BEGIN

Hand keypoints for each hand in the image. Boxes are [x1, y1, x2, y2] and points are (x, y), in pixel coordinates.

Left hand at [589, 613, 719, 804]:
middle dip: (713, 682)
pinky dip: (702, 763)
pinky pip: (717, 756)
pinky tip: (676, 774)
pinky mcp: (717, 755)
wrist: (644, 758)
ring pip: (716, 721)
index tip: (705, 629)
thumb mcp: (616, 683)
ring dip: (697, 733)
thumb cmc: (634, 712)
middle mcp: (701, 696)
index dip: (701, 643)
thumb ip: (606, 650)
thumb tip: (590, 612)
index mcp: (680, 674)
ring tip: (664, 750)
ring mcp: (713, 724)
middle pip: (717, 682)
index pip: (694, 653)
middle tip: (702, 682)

END
BEGIN

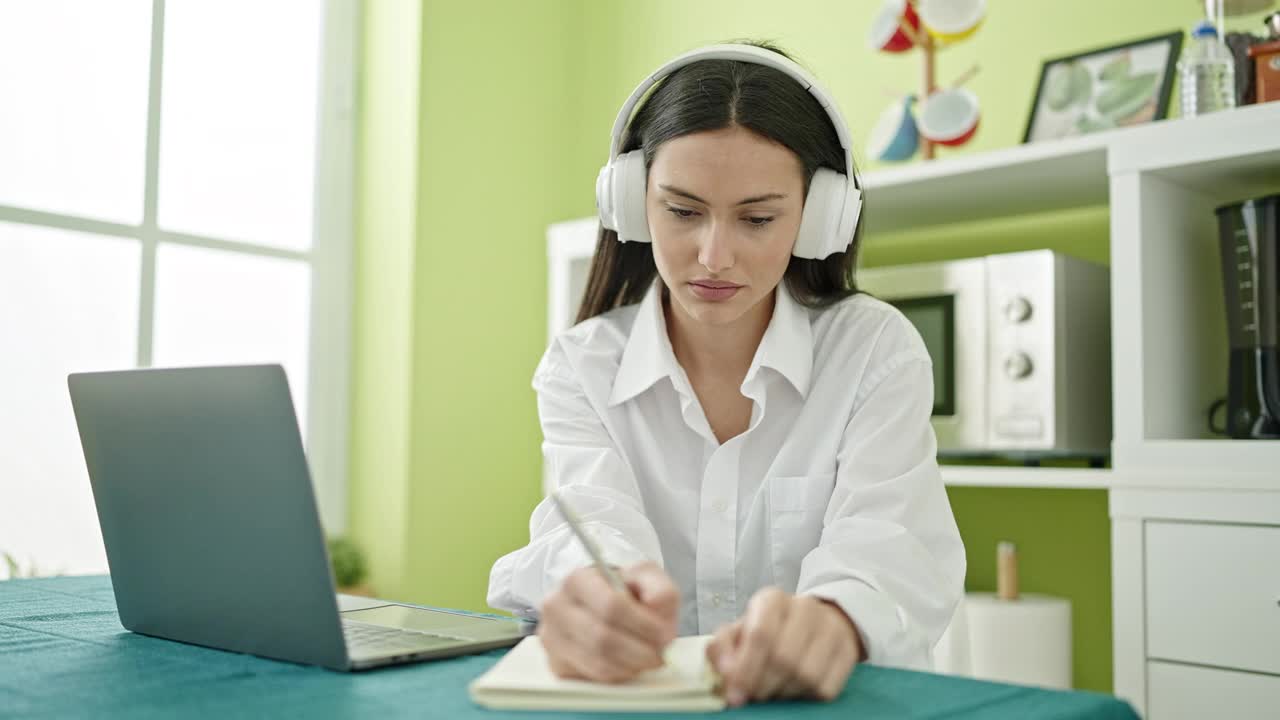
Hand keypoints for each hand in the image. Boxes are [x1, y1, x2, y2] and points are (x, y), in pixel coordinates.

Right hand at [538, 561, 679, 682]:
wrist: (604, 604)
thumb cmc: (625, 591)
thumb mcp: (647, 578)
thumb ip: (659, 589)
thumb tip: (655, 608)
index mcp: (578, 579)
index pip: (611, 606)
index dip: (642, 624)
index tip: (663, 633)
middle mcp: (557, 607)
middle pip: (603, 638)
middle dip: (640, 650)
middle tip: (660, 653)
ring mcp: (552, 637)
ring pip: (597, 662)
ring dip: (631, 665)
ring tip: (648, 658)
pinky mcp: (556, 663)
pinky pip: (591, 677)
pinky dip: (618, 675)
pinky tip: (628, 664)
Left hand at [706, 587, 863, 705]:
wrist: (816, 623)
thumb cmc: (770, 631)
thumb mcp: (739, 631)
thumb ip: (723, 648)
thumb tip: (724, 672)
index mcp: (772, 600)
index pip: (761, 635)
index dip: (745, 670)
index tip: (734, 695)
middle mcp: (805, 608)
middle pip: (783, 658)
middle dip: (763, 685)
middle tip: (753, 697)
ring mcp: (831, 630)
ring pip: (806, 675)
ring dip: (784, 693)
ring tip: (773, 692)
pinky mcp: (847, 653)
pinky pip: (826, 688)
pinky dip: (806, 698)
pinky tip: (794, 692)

END

→ **ABOUT THIS EXERCISE**: If a line in the entries above contains the word "ring", copy it.

→ **REPLY TO THE TASK**:
ring pip: (716, 721)
ring dip: (697, 733)
ring tip: (664, 750)
ring mcp: (713, 724)
ring mcp: (552, 637)
ring pip: (597, 662)
ring dip: (631, 665)
ring tip: (648, 658)
ring mcp: (831, 630)
ring pip: (806, 675)
ring dip: (784, 693)
ring tip: (773, 692)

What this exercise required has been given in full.